(Records shown)

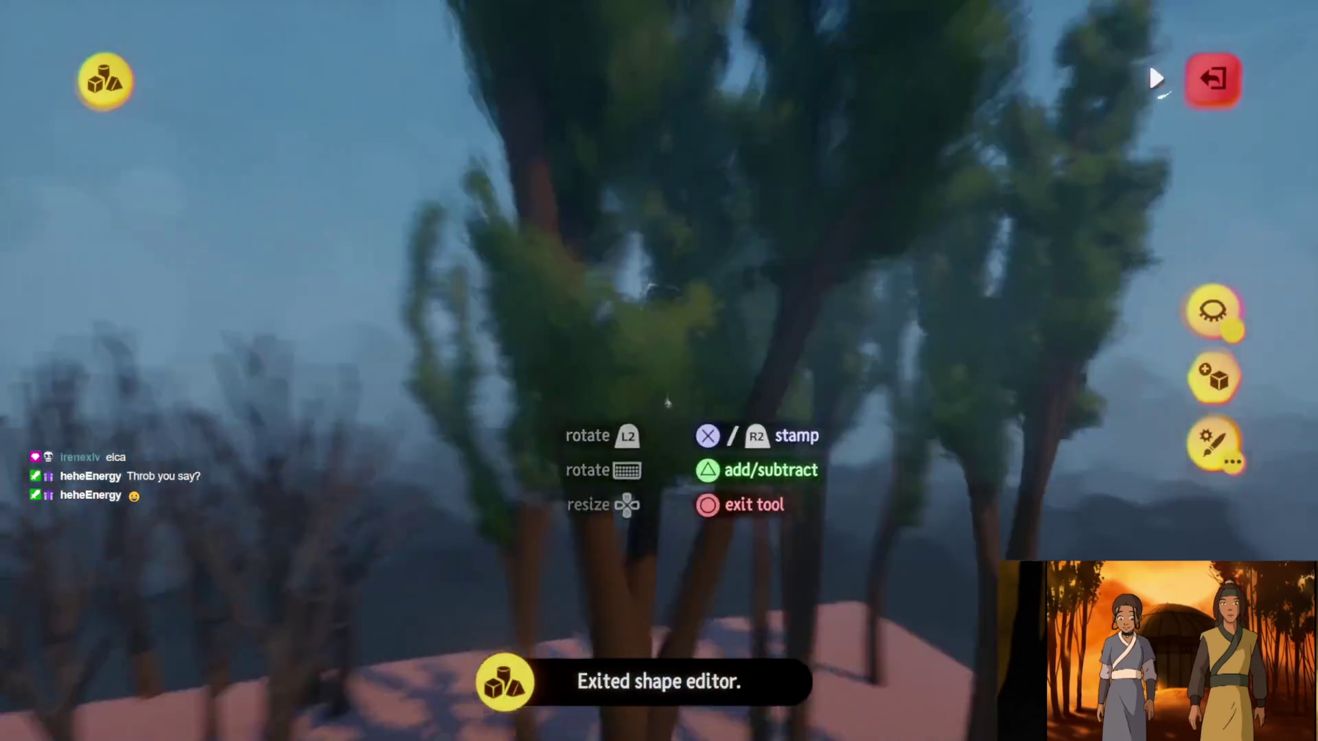
{"action": "middle_click_drag", "start_coordinate": [668, 404], "coordinate": [639, 361]}
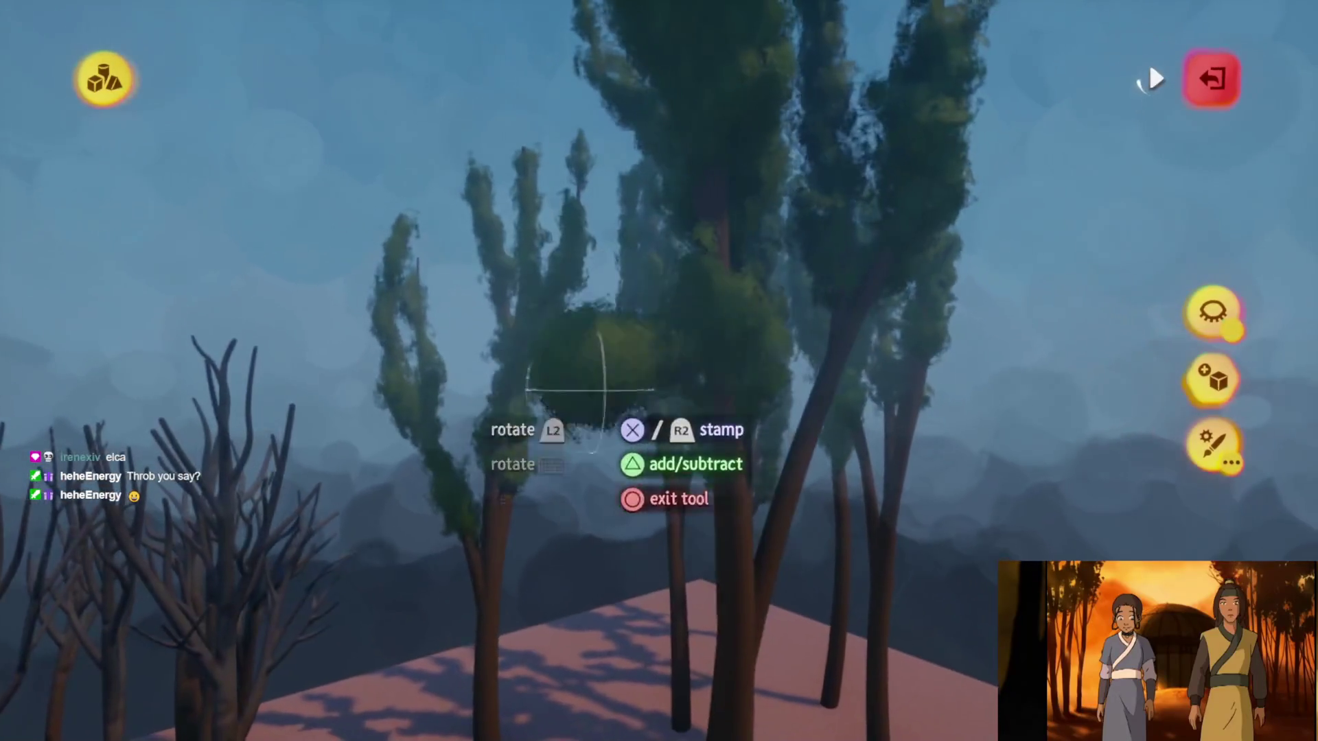
{"action": "left_click", "coordinate": [604, 360]}
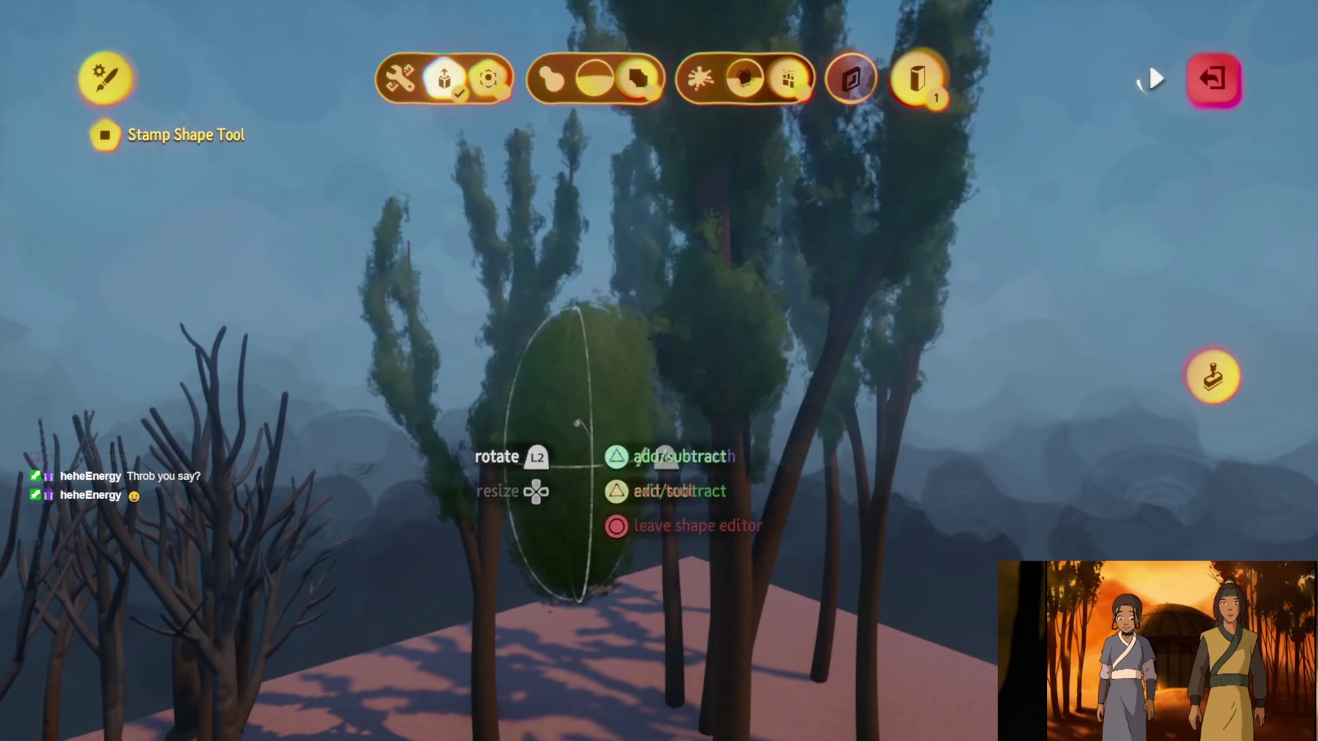
Leave the shape editor and move the view across the tree canopy toward the shape list
{"action": "middle_click_drag", "start_coordinate": [641, 460], "coordinate": [543, 466]}
{"action": "key", "text": "Escape"}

(End Records shown)

- Work instructions:
Omitting all pictures, copy the preceding entries without any alteration.

- Task answer:
{"action": "middle_click_drag", "start_coordinate": [668, 404], "coordinate": [639, 361]}
{"action": "left_click", "coordinate": [604, 360]}
Leave the shape editor and move the view across the tree canopy toward the shape list
{"action": "middle_click_drag", "start_coordinate": [641, 460], "coordinate": [543, 466]}
{"action": "key", "text": "Escape"}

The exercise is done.